* **Document segment**
#####

[OSM-dev] spatial index - B-Tree over z-order curves vs R-Tree over GIST

Thu Apr 9 12:00:20 BST 2009

Hi,

Matt Amos wrote:
> as marcus has pointed out the performance of 1-d indexes for 2-d data
>  is often poor. for further reading i recommend "Foundations of 
> Multidimensional and Metric Data Structures" by H. Samet 
> (http://www.cs.umd.edu/~hjs/) which is pretty comprehensive.

We had that discussion in breadth and length in late 2006/early 2007, 
where Nick Hill initially came up with the tiling stuff,

http://lists.openstreetmap.org/pipermail/dev/2006-September/002059.html

and was then reminded of the quadtile concept,

http://lists.openstreetmap.org/pipermail/dev/2006-September/002062.html

and so on. Nick seemed to have done a number of tests comparing B-tree
and R-tree performance (because at the time we were constantly told how
PostGIS would solve our performance issues), and at the time he wrote:

> I therefore contend: 
>
> 1) The data types for postgis are uneconomical.
> I contend that point data types using 1/4 of the storage can perform
> adequately, with +/- 5mm global accuracy.
> 
> 2) R-tree indexes, although theoretically being close to ideal for
> the geo problem domain have problems with their implementation.
> Lookups on R-tree appear to be much more fragmented than look-ups on
> b-tree, resulting in lots of costly disk seeks, or requiring them to
> be cached in RAM. (Both above issues are soluble).
> 
> I also contend that
> 
> 3) B-tree lookups on lat/lon are theoretically inefficient. Only one
> of either lat/lon are used as an index range lookup. The second is
> looked up through a brute force search. However, the look-up on the
> first column is extremely efficient. In practice, the records
> narrowed from the first column needing brute force search to narrow
> the second column, are actually performed quickly, with few
> additional disk seeks. I don't have an explanation for it's apparent 
> speed apart from the maturity of b-tree and widespread efforts to
> counteract the shortcomings of b-tree with clever optimisations for
> 2-column arrangements. Ideally, we need to dispose of that
> requirement to brute force search without introducing unacceptable
> overheads, and the brute force search does impose scalability
> concerns.

#####

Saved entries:
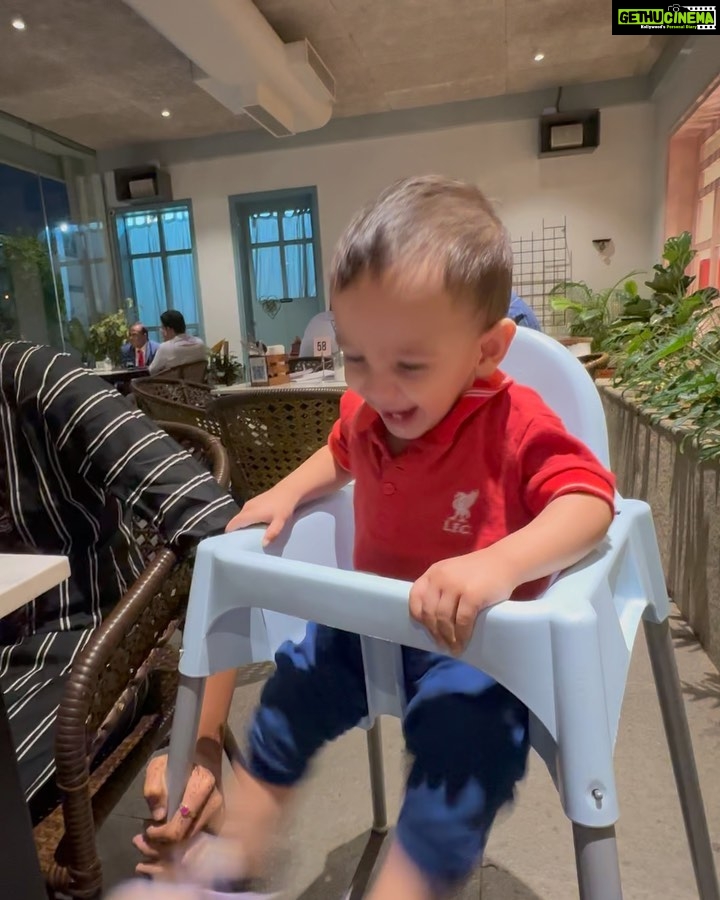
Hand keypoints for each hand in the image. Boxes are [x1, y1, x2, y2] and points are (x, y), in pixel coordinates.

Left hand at [133, 749, 223, 877]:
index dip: (163, 831)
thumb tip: (159, 816)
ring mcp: (218, 814)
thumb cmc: (177, 764)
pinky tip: (168, 835)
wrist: (201, 761)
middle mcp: (215, 802)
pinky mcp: (217, 823)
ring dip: (170, 844)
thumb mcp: (158, 768)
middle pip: (187, 836)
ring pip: (190, 841)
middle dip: (163, 841)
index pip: (183, 818)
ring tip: (156, 833)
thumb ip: (154, 788)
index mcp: (203, 783)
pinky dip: (179, 843)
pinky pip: (195, 840)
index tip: (148, 828)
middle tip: (148, 835)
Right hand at [225, 487, 296, 545]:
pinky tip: (254, 527)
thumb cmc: (284, 506)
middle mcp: (246, 508)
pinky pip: (245, 513)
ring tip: (247, 537)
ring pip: (241, 517)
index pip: (232, 524)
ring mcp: (250, 503)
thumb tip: (264, 545)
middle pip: (235, 522)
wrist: (289, 490)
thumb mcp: (280, 521)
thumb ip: (272, 532)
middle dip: (235, 532)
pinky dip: (246, 521)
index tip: (230, 544)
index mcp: (249, 513)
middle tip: (240, 544)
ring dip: (241, 526)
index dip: (228, 534)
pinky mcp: (254, 501)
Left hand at [409, 549, 514, 653]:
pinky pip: (462, 622)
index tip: (426, 629)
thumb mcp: (452, 572)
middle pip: (429, 612)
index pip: (415, 597)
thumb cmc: (479, 570)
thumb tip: (431, 620)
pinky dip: (462, 636)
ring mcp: (456, 586)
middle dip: (434, 632)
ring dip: (447, 638)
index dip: (418, 616)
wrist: (505, 561)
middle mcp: (440, 578)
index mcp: (433, 572)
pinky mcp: (472, 595)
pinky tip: (463, 643)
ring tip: (453, 648)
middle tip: (441, 645)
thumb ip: (440, 588)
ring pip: (444, 620)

#####

* **Exercise**
Continue the mailing-list post on B-tree versus R-tree spatial indexing from the point where it stops.

* **Exercise result**
> 
> In summary, the postGIS system appears to have a lot going for it,
> and feel there are opportunities being lost with OSM not sharing the
> same data format with other free GIS initiatives. At the same time,
> my tests using MySQL have shown that many of the theoretical
> performance benefits of the postGIS system are just that -
> theoretical, and genuinely look forward to being proven wrong on 
> this. I also think that the theory and practice of PostGIS can be 
> brought closer together with further development and refinement. If
> OSM used postGIS, that could help development of postGIS. On the
> other hand, if OSM used postgis, it may delay or prevent better
> systems developed through OSM seeing the light of day.

(This is from 
http://lists.openstreetmap.org/pipermail/talk/2007-January/010166.html).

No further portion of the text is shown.